Dive Brief:
- Moderna, the Cambridge, Massachusetts-based biotech at the forefront of coronavirus vaccine development, has enlisted Catalent to help with the final manufacturing steps of filling vials and packaging doses.
- Under an agreement announced Thursday, Catalent will ramp up staffing to support filling and finishing 100 million doses of Moderna's vaccine candidate, supply that's intended for distribution in the U.S. beginning in the third quarter.
- The companies are also in talks about working together on hundreds of millions of additional doses. Vial filling and packaging are the last few steps in the vaccine manufacturing supply chain, but could become a bottleneck as companies like Moderna try to make enough vaccine to provision the world.
Dive Insight:
Vaccine makers are speeding up already unprecedented development timelines as they seek a counter to the new coronavirus, which has infected 9.5 million people around the world.
Moderna is now working with the National Institutes of Health to begin a late-stage trial of its candidate in July; just two months ago, the company had hoped to begin the study this fall.
But even as they move with lightning speed, drugmakers are facing the daunting challenge of producing enough vaccine for the world. They are coping with the need to find more manufacturing capacity, as well as potential shortages of the vials needed to hold any successfully developed vaccine.
Catalent will provide vial filling work for Moderna at an 875,000-square-foot biologics facility in Bloomington, Indiana. The site recently expanded its capacity and its packaging lines are fully automated. Catalent said it intends to run operations 24 hours a day, seven days a week.
The New Jersey-based contract manufacturer is now involved in several efforts to produce a coronavirus vaccine. In April, Catalent agreed to manufacture Johnson & Johnson’s lead vaccine candidate in Bloomington. And this month, the company signed a deal to supply doses of AstraZeneca’s vaccine hopeful from a facility in Anagni, Italy.

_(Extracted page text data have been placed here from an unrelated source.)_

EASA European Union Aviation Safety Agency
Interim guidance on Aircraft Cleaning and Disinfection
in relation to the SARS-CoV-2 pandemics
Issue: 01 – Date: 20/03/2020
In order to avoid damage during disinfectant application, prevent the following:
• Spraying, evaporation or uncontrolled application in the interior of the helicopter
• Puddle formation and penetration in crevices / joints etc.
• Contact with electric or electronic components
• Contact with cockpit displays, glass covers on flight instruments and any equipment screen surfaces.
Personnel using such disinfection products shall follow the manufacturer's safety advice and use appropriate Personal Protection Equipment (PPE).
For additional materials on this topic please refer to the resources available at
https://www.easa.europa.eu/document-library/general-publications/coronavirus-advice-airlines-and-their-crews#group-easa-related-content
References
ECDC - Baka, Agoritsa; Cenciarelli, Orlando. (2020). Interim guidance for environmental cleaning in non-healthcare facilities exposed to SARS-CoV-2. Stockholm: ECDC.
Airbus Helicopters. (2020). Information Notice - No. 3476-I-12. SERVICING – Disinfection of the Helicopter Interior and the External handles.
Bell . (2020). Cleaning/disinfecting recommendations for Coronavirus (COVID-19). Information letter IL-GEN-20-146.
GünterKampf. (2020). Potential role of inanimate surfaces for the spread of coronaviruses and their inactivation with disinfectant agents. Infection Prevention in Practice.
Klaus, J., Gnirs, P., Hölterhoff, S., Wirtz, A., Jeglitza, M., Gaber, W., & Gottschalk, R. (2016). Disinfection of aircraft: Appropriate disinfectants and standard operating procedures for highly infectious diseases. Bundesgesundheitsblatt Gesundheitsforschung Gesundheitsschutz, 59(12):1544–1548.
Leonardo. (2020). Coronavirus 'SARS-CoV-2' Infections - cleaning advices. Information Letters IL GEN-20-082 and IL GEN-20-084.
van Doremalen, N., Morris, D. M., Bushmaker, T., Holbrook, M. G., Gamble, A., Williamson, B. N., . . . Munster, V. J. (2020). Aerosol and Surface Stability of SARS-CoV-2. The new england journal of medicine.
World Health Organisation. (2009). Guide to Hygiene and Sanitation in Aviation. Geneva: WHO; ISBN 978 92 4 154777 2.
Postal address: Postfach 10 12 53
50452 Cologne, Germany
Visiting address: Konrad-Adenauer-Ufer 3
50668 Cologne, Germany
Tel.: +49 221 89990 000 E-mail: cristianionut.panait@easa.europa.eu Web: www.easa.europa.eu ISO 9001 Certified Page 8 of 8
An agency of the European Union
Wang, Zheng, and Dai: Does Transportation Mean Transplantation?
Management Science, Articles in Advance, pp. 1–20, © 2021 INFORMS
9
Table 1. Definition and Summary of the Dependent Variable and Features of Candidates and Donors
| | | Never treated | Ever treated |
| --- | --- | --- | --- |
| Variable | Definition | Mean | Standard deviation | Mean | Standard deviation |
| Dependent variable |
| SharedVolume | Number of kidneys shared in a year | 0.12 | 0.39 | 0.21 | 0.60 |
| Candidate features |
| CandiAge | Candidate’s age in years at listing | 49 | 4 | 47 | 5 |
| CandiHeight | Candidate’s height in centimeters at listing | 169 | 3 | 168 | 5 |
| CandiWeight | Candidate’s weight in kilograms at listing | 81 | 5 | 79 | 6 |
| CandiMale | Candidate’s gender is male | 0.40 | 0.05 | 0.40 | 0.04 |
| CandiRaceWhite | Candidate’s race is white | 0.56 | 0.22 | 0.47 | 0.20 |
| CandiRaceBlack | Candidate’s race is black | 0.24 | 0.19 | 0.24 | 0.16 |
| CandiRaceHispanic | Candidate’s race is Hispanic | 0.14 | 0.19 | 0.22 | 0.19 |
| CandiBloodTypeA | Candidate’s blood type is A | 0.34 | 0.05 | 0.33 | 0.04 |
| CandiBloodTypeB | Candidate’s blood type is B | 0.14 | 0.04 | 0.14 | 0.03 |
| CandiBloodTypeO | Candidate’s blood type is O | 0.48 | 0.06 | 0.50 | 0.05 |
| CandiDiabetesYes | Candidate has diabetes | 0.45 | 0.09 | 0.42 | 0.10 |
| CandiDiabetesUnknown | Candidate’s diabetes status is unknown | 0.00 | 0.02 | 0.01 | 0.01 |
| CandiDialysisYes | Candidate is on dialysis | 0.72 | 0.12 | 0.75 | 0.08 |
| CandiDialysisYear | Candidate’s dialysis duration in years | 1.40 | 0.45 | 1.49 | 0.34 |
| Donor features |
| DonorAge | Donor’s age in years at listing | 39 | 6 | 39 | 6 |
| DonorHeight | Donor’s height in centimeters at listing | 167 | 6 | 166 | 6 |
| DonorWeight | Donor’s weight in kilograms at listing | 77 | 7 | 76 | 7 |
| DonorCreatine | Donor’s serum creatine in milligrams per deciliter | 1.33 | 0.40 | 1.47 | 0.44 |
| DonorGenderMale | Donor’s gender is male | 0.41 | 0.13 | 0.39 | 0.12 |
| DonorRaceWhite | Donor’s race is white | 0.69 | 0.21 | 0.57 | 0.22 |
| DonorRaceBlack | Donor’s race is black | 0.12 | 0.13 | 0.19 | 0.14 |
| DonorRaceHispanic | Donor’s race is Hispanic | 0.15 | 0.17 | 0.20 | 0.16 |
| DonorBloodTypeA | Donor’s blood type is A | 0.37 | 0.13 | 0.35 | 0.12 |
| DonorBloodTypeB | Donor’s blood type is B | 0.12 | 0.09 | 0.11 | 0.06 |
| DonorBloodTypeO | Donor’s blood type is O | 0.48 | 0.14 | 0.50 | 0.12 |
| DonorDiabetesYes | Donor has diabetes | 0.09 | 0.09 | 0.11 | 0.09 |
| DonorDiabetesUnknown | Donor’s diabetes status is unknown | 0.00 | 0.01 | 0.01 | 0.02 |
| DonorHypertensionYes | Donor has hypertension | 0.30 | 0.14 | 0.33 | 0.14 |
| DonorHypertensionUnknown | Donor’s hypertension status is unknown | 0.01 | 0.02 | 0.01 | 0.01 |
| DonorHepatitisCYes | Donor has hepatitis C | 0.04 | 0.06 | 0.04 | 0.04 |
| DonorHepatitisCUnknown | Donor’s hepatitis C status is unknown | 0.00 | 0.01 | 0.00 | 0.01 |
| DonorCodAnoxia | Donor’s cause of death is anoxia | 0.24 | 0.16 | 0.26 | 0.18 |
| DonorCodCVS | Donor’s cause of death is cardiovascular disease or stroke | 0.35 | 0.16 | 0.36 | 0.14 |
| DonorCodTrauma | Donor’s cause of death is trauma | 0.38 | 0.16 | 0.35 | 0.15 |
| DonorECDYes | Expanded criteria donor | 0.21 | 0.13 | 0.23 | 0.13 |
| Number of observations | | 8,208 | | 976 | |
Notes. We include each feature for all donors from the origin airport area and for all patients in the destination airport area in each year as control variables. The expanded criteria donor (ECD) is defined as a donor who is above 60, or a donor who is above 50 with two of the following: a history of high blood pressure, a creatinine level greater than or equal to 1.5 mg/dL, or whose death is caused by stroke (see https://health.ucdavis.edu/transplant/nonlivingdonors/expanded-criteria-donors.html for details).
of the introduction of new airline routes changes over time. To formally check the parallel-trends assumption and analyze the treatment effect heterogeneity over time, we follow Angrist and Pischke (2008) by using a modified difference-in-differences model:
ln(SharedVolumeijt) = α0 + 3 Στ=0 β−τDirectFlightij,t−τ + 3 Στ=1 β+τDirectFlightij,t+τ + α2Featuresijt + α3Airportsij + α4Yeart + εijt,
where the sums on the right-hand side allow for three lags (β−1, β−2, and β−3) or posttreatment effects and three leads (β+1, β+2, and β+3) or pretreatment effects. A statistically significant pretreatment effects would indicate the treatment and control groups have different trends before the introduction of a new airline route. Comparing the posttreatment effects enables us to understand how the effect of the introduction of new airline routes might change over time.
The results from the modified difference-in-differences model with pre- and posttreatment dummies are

All of these deals were signed and put in motion before testing has proven any vaccine effective in protecting against the virus.
Moderna may be the first to start a late-stage, placebo-controlled trial with plans to study its vaccine candidate, mRNA-1273, in 30,000 people. The trial will measure first whether Moderna's product can prevent COVID-19 from developing after an infection.
Catalent will also support the clinical study, with supply services from a site in Philadelphia that include packaging, labeling, storage and distribution.